La Patria no es solo el sitio físico donde se encuentra, no solo el territorio que ocupa, sino tambien el compendio de leyes, reglamentos y normas que rigen el comportamiento de todo aquel que se considere un “Buen Ciudadano” de esta patria. El cumplir los deberes con ella, implica una aceptación total de las normas que rigen nuestro comportamiento, y de nuevo; es con nuestro comportamiento ejemplar que mostramos a nuestros dirigidos la actitud ideal que deben asumir ante nuestra Patria. No es posible pensar que una persona que actúa al margen de la ley pueda dar lecciones de ciudadanía; aún cuando esta actitud no la manifieste en forma pública o a la vista de sus subordinados. Un dirigente scout TIENE que ser un “Buen Ciudadano” dentro y fuera de las actividades.

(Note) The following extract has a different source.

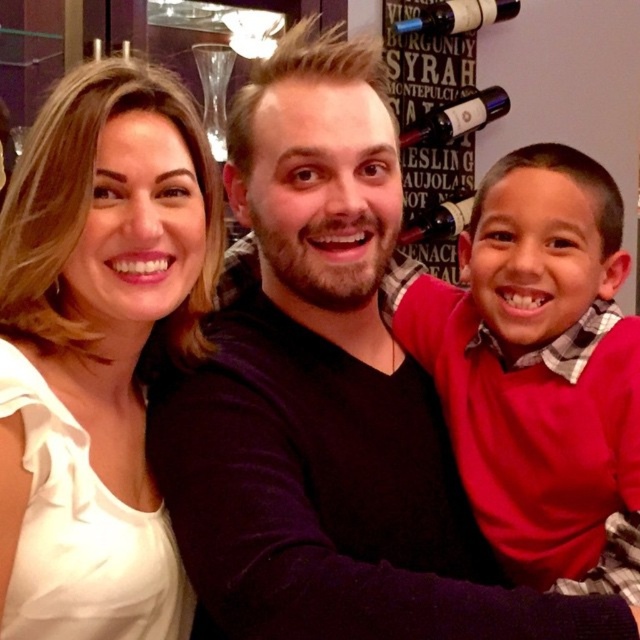
You are standing in the dining area and want to place a red matte sweater at the point with coordinates (534, 360). The sweater is 1.2 meters wide. Is there enough space at that location?

The red matte sweater at right is located at point (534, 360). Since the sweater is 1.2 meters wide, you need to ensure the space at that coordinate can accommodate its width. However, without knowing the available space dimensions, it is impossible to determine if there is enough room. Please check the area dimensions before placing the sweater.

You are a server at a restaurant and need to place a 12.5 inch wide decorative plate between the matte glass wine bottle at upper right and the clear glass wine glass at upper center. Can you fit it there?

The distance between the matte glass wine bottle at upper right and the clear glass wine glass at upper center is 31.61 inches. Since the plate is only 12.5 inches wide, there is enough space to place it between them.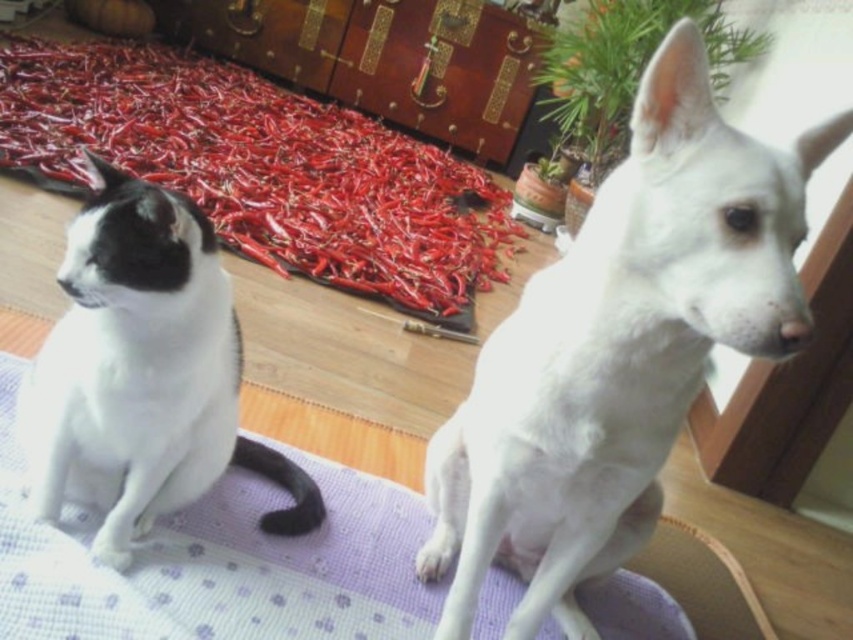
Looking at this image, you are a photographer holding a camera. You see the white fur dog at upper right in the scene. Can you capture the dog in a single photo without moving the camera? Explain why or why not.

Quien quiera pertenecer a nuestra organización TIENE que aceptar comportarse como un “Buen Ciudadano”, respetuoso de todo lo que conforma la patria, ni no lo acepta, no tiene cabida dentro de nuestra institución formativa y pedagógica.

…socorrer a MI PROJIMO en cualquier circunstancia…

La vocación de servicio, debe ser una de las primeras características a buscar al analizar el perfil de quien quiera pertenecer a nuestras filas en calidad de dirigente. El candidato, debe haber manifestado su deseo de servir a la Patria ayudando a formar ciudadanos, a forjar el futuro de la nación.

…y obedecer la Ley Scout

El compromiso ineludible de obedecer los 10 artículos de la Ley Scout, completa el círculo que define la forma de vida de quien hace la Promesa Scout.

Al hacer la promesa como niños, la comprendemos como niños, y así se espera, pero ahora como adultos, vemos mas allá de lo que inicialmentye las palabras nos permitían. Ahora como adultos, en pleno uso de nuestra capacidad de comprensión y dicernimiento, nos encontramos con un gran compromiso. Pues ya no prometemos tratar de ser buenos ciudadanos, que era el objetivo final de nuestro paso por alguna de las unidades que, componen el Programa Scout que nuestra Asociación ofrece; sino que nuestro compromiso va mas allá, pues ahora nuestro objetivo es ayudar a formarlos.

El faltar a nuestra promesa, podría significar un daño gravísimo y muchas veces irreparable, en alguno de los menores que han puesto bajo nuestra custodia y tutela para su adiestramiento.